- [Exercise brief] Could you reproduce every line of the material below word for word, leaving the pictures out of your answer?

- [Information shown]
....................

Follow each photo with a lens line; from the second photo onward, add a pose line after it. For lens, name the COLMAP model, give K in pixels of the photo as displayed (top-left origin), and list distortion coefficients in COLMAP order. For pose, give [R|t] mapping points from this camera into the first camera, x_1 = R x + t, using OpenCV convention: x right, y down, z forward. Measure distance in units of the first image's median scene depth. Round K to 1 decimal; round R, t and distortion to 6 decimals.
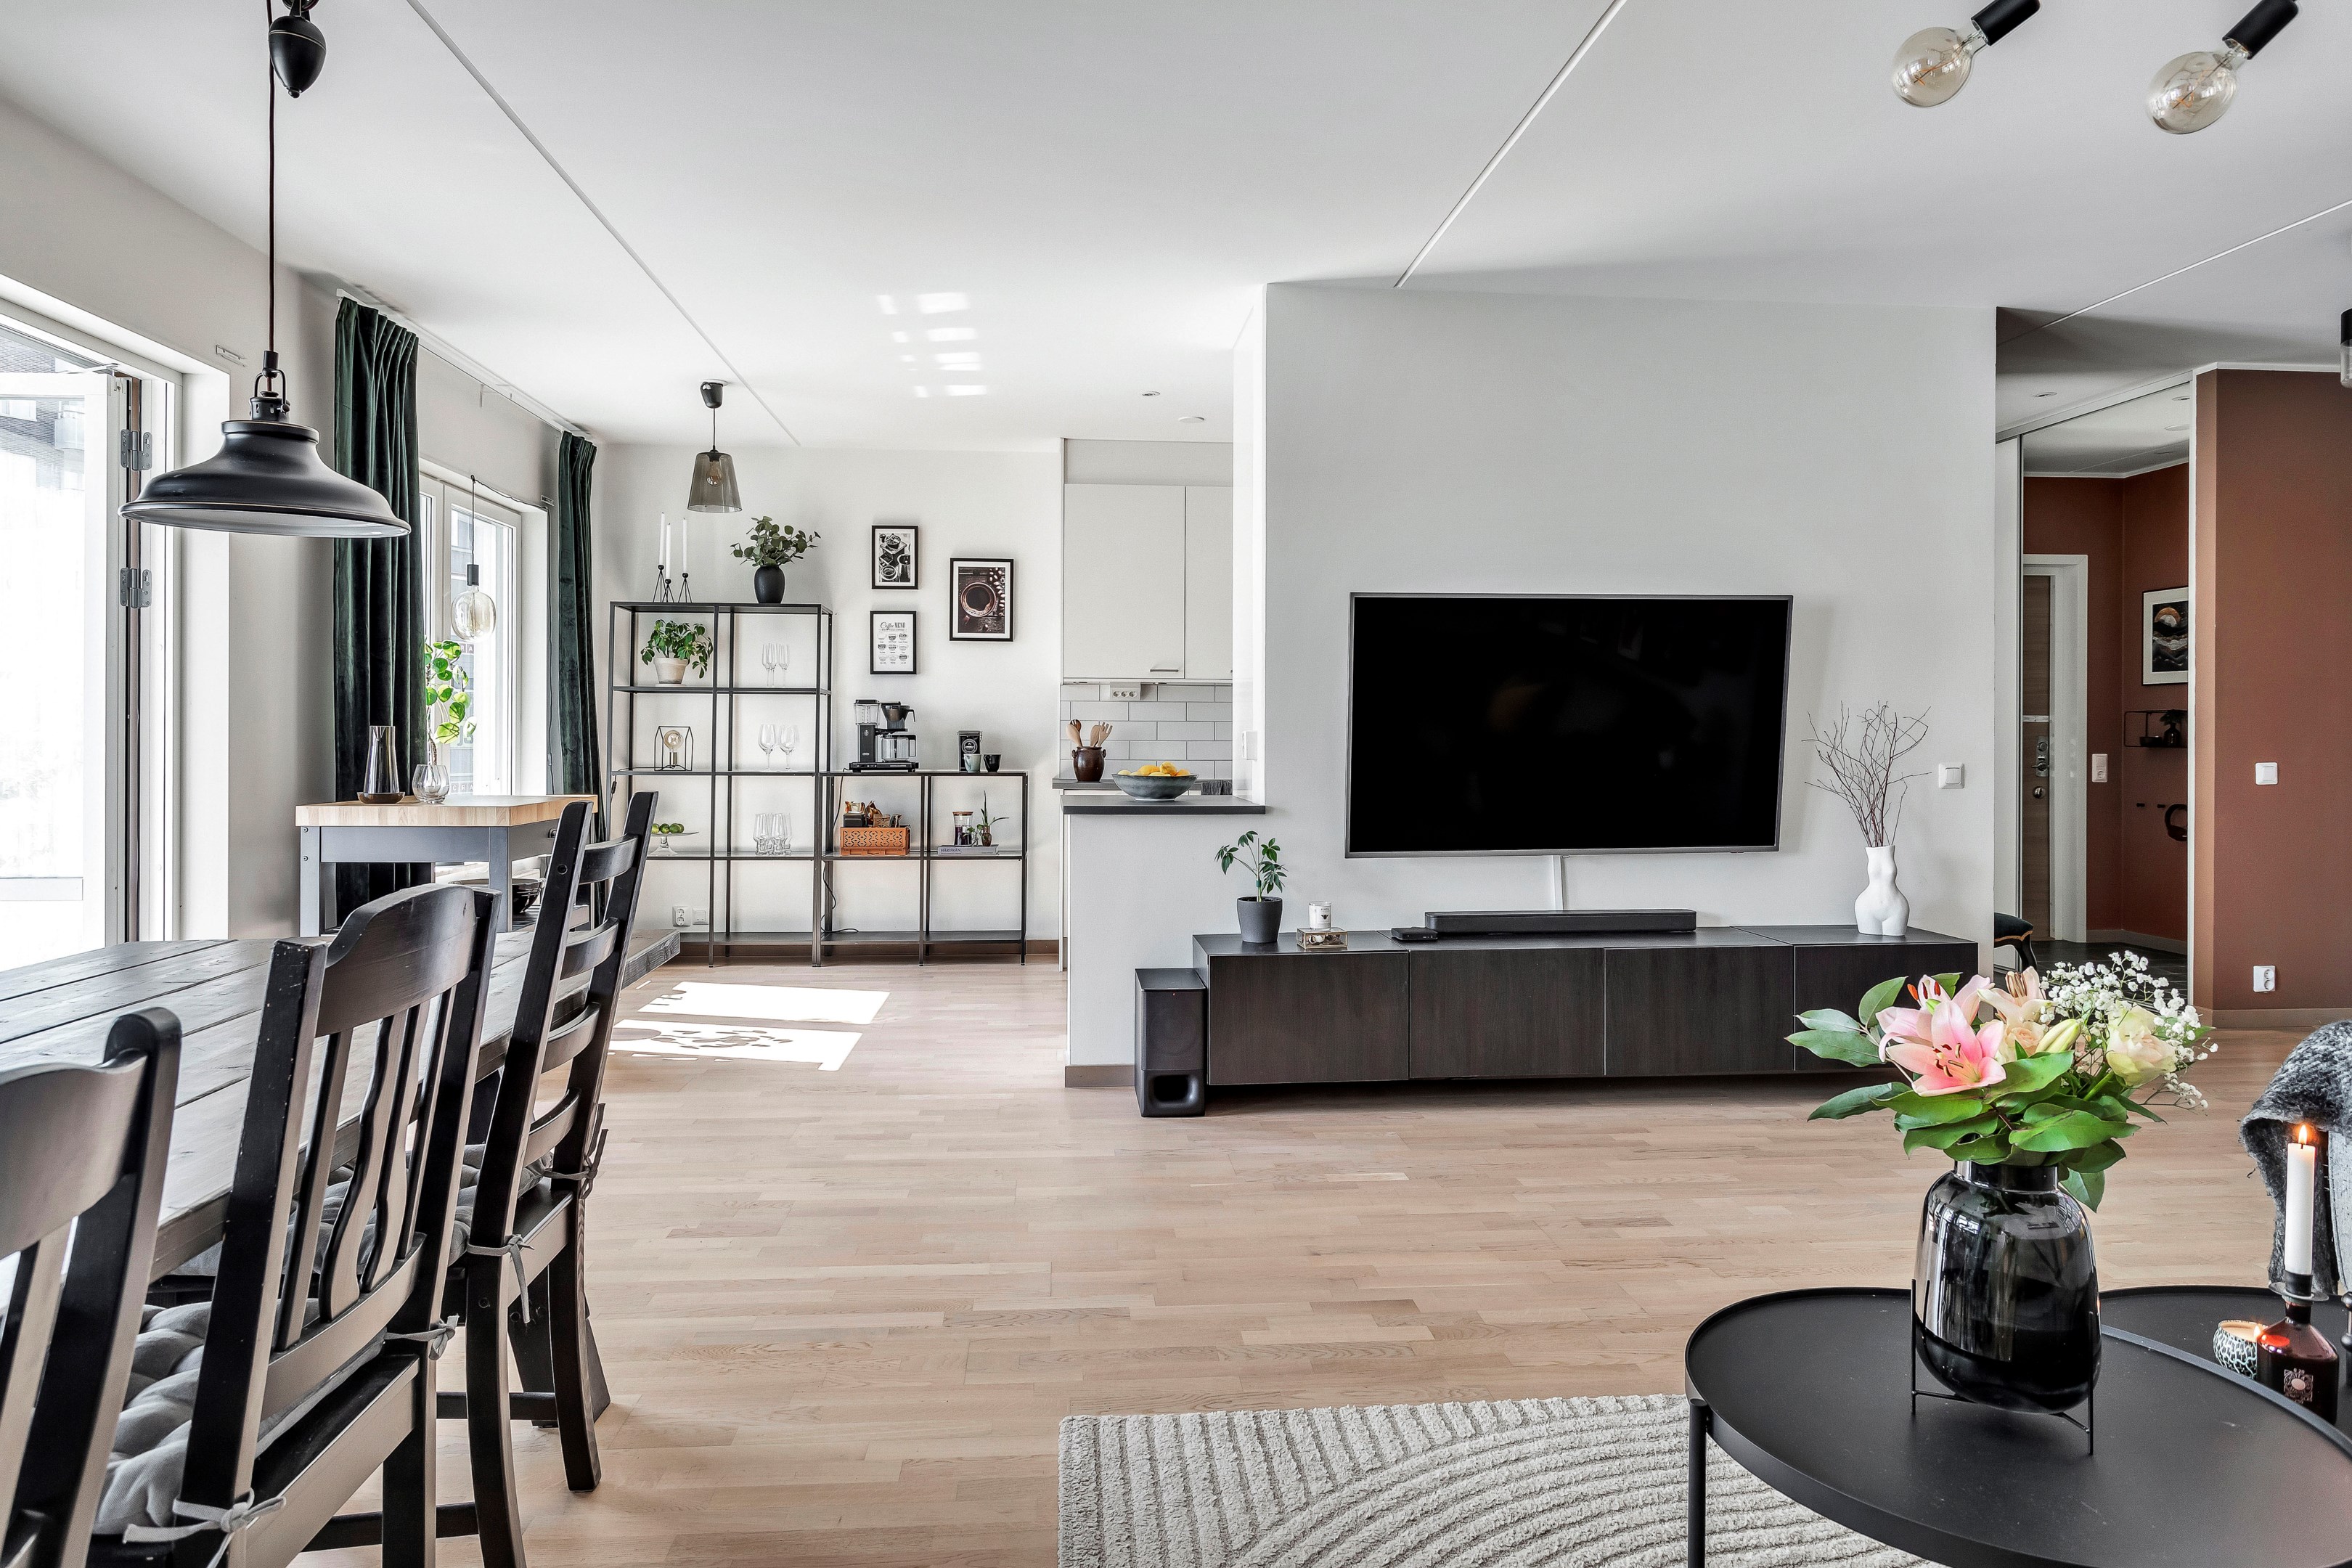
lens RADIAL K [[1423.2, 0, 1138.8], [0, 1423.2, 743.7], [0, 0, 1]] dist [0.005793, -0.002176]
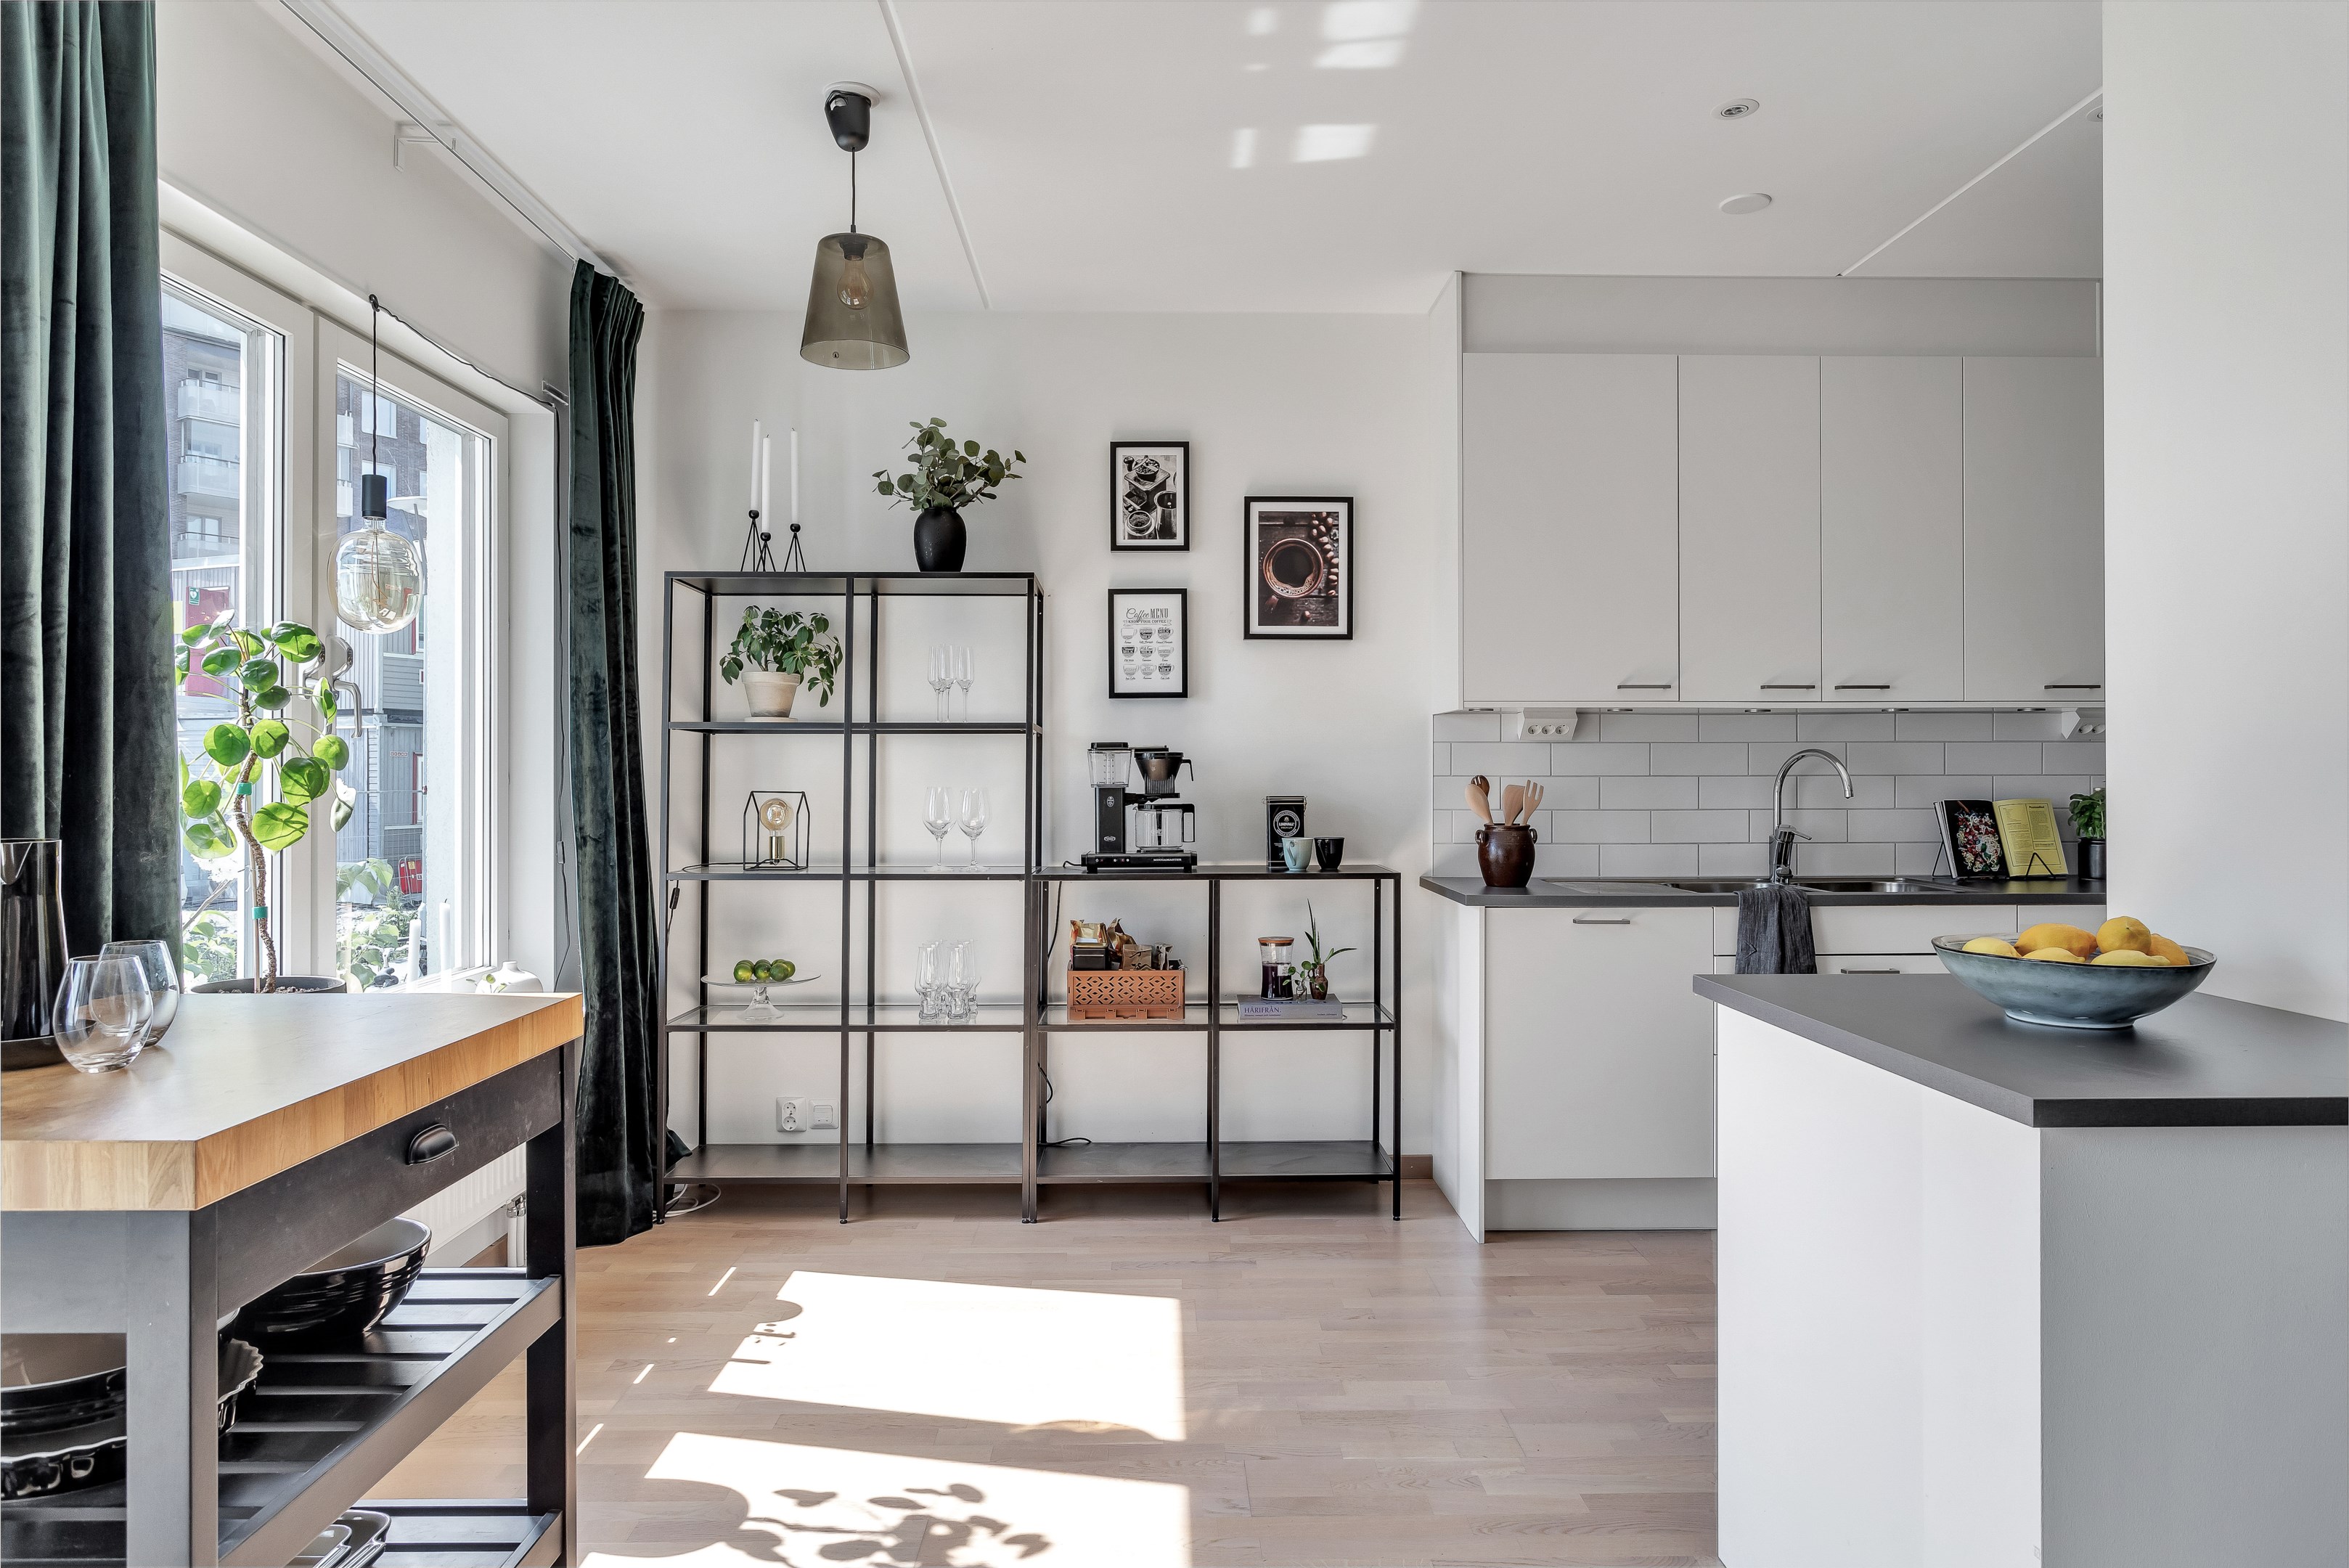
lens RADIAL K [[1464.9, 0, 1153.8], [0, 1464.9, 781.9], [0, 0, 1]] dist [-0.009737, 0.010655]
pose [[0.997746, -0.003513, -0.067017, -0.134560], [0.003640, 0.999992, 0.001774, -0.016325], [0.067010, -0.002014, 0.997750, 0.419154]]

....................

- [Solution to the problem]
Follow each photo with a lens line; from the second photo onward, add a pose line after it. For lens, name the COLMAP model, give K in pixels of the photo as displayed (top-left origin), and list distortion coefficients in COLMAP order. For pose, give [R|t] mapping points from this camera into the first camera, x_1 = R x + t, using OpenCV convention: x right, y down, z forward. Measure distance in units of the first image's median scene depth. Round K to 1 decimal; round R, t and distortion to 6 decimals.
lens RADIAL K [[1423.2, 0, 1138.8], [0, 1423.2, 743.7], [0, 0, 1]] dist [0.005793, -0.002176]
lens RADIAL K [[1464.9, 0, 1153.8], [0, 1464.9, 781.9], [0, 0, 1]] dist [-0.009737, 0.010655]
pose [[0.997746, -0.003513, -0.067017, -0.134560], [0.003640, 0.999992, 0.001774, -0.016325], [0.067010, -0.002014, 0.997750, 0.419154]]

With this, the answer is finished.